Connecting your VM to a code editor gives you a powerful, streamlined workflow for Python development, allowing you to easily manage your code, install dependencies, and experiment with large models.
Step 17: Create the Script
Create a file (ex: # app.py) and add the following code:
import os, requests, json, streamlit as st
st.set_page_config(page_title="CWM via vLLM", page_icon="🧠")
OPENAI_BASE = os.environ.get("OPENAI_API_BASE", "http://localhost:8000/v1")
MODEL_NAME = os.environ.get("MODEL_NAME", "facebook/cwm")
st.title("🧠 Code World Model — Streamlit Chat")
with st.sidebar:
system_prompt = st.text_area("System Prompt", "You are a helpful AI assistant.", height=120)
enable_think = st.checkbox("Enable thinking mode", value=False)
preserve_prev = st.checkbox("Preserve previous <think>", value=False)
show_think = st.checkbox("Show <think> content", value=False)
if "messages" not in st.session_state:
st.session_state.messages = [{"role":"system","content": system_prompt}]
for m in st.session_state.get("messages", []):
if m["role"] in ("user","assistant"):
with st.chat_message(m["role"]):
st.markdown(m["content"])
def chat_request():
payload = {
"model": MODEL_NAME,
"messages": st.session_state.messages,
"chat_template_kwargs": {
"enable_thinking": bool(enable_think),
"preserve_previous_think": bool(preserve_prev),
}
}
r = requests.post(f"{OPENAI_BASE}/chat/completions",
headers={"Content-Type":"application/json"},
data=json.dumps(payload), timeout=300)
r.raise_for_status()
content = r.json()["choices"][0]["message"]["content"]

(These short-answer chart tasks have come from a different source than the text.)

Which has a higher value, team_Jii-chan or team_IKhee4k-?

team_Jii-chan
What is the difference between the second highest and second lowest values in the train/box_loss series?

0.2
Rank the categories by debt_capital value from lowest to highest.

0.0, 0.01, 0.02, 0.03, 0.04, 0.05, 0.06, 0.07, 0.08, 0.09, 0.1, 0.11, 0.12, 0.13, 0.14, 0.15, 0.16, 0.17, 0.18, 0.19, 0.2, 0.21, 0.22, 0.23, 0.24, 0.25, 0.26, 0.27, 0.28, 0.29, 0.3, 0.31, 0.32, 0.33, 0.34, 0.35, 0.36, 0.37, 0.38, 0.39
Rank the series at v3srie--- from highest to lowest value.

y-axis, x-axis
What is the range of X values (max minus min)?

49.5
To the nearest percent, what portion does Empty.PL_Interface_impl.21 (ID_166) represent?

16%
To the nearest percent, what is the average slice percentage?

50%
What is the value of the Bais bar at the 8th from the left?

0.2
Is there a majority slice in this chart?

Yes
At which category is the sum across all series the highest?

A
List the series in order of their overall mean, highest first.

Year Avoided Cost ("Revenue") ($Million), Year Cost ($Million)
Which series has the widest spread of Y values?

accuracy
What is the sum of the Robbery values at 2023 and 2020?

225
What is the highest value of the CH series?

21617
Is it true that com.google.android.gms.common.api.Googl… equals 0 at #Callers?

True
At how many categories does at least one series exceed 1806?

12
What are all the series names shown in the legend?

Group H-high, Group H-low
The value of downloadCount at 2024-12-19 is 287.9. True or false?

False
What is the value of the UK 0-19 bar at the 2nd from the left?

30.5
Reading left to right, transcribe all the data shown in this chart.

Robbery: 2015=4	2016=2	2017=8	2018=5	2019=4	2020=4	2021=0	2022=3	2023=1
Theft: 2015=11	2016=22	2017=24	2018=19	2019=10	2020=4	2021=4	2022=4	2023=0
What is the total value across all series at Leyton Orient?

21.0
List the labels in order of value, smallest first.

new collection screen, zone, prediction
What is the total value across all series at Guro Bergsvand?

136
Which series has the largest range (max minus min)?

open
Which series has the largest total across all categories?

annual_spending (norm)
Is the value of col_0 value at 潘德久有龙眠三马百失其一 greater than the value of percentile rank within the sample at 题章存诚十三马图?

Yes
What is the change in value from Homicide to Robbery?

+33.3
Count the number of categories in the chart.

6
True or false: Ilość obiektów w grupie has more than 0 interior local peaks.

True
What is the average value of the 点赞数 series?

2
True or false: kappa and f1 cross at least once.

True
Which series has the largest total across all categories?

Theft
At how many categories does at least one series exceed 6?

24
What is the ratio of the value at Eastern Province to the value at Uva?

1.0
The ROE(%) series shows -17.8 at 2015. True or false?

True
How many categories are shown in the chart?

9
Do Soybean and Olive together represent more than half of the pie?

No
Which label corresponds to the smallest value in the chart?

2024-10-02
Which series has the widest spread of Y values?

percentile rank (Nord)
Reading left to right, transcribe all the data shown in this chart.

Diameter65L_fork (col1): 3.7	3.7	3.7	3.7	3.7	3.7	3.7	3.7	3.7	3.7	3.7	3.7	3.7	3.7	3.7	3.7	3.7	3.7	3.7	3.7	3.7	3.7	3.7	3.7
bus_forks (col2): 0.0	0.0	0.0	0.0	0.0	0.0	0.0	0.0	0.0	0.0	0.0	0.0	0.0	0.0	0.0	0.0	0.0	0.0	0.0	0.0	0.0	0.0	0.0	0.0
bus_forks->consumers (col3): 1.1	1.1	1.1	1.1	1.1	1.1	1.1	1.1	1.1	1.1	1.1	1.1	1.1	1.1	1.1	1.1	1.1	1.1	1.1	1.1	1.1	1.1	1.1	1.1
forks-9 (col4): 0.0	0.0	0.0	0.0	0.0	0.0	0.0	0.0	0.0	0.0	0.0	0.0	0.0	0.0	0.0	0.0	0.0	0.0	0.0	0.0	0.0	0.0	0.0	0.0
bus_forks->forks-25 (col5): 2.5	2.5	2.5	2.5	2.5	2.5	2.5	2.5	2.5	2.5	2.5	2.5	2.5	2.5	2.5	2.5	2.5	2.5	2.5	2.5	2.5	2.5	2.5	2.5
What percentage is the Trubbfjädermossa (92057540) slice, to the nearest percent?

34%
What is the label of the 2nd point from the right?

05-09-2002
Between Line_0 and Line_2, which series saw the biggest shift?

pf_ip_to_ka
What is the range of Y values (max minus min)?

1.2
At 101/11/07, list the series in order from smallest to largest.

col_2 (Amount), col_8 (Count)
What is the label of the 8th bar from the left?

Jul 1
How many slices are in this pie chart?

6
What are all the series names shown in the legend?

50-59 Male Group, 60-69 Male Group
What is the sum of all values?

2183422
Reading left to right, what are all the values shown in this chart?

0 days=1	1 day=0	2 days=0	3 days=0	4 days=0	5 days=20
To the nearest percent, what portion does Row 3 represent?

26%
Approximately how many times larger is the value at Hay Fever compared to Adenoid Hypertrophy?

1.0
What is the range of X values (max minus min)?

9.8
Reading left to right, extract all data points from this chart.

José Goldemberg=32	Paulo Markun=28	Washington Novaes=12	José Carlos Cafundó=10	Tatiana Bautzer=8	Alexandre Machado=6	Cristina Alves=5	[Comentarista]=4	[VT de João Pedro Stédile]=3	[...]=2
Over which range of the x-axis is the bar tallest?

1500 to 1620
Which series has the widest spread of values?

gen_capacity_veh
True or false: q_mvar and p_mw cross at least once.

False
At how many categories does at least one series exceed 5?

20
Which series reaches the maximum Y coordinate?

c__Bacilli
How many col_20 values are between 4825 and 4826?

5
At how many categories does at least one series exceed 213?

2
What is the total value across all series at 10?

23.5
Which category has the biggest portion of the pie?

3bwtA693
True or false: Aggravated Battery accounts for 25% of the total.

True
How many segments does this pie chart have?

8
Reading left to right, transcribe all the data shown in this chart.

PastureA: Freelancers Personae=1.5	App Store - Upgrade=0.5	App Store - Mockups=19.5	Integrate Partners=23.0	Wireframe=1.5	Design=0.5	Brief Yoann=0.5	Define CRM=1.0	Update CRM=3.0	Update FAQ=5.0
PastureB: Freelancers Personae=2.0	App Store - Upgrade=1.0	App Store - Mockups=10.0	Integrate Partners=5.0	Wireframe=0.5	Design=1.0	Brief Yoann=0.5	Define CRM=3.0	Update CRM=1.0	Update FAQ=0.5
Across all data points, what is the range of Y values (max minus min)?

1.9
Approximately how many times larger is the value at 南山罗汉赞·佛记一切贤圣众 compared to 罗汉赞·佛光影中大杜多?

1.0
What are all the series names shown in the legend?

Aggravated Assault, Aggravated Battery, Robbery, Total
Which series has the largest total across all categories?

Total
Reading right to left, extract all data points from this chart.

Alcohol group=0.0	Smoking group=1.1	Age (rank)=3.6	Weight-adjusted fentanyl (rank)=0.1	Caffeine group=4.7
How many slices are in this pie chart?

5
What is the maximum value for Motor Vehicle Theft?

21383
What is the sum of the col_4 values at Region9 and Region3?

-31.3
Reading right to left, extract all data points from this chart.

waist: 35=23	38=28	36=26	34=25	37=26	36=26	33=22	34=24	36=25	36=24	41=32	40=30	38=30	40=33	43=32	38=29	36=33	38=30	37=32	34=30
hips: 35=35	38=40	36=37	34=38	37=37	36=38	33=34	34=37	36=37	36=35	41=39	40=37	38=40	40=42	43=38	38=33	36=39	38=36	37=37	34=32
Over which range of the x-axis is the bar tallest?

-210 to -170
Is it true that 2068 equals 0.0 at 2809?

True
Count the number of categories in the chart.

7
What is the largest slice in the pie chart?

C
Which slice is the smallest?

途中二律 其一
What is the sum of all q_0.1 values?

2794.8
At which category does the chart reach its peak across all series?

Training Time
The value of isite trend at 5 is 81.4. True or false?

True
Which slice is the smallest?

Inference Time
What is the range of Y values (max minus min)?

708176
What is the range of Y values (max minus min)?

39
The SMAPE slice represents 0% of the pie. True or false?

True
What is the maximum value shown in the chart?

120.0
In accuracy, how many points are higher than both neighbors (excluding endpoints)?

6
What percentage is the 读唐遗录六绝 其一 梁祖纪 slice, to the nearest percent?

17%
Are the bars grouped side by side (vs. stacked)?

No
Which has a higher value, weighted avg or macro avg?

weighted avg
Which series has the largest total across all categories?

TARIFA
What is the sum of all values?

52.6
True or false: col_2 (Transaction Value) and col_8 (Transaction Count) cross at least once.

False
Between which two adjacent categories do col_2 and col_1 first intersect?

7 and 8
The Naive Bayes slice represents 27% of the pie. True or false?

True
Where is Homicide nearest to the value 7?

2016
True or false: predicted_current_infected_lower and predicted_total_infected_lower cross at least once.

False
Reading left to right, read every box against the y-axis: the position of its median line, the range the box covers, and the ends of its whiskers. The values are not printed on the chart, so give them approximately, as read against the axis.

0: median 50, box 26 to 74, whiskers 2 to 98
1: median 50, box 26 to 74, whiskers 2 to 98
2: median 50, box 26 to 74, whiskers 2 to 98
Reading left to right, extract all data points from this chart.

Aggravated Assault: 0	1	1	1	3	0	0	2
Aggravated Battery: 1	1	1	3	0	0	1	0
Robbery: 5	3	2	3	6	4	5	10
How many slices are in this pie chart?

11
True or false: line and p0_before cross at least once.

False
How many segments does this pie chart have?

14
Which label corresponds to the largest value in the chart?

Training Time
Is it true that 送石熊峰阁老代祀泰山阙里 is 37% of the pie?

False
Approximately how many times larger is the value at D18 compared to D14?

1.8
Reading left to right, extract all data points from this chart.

if not show_think and "</think>" in content:
content = content.split("</think>", 1)[-1].lstrip()
return content
user_input = st.chat_input("Message")
if user_input:
st.session_state.messages.append({"role":"user","content": user_input})
with st.chat_message("user"):
st.markdown(user_input)
with st.chat_message("assistant"):
with st.spinner("Thinking…"):
reply = chat_request()
st.markdown(reply)
st.session_state.messages.append({"role":"assistant","content": reply})
Step 18: Launch the Streamlit UI
Run Streamlit
streamlit run app.py --server.address 0.0.0.0 --server.port 7861
Step 19: Access the Streamlit App
Access the streamlit app on:
http://0.0.0.0:7861/
Play with Model
Conclusion
The Code World Model (CWM) is more than just another large code LLM — it’s a research-first system designed to reason about how code interacts with real computational environments. By combining execution traces, memory trajectories, and reinforcement learning for verifiable tasks, CWM stands out as a powerful tool for agentic code reasoning and multi-turn software engineering.
With this guide, you now have everything you need to set up CWM on a GPU-powered VM, serve it with vLLM, and interact with it through a simple UI. While it’s released under a non-commercial license and isn’t meant as a general chatbot, CWM provides researchers with a unique opportunity to explore the future of reasoning-driven code models.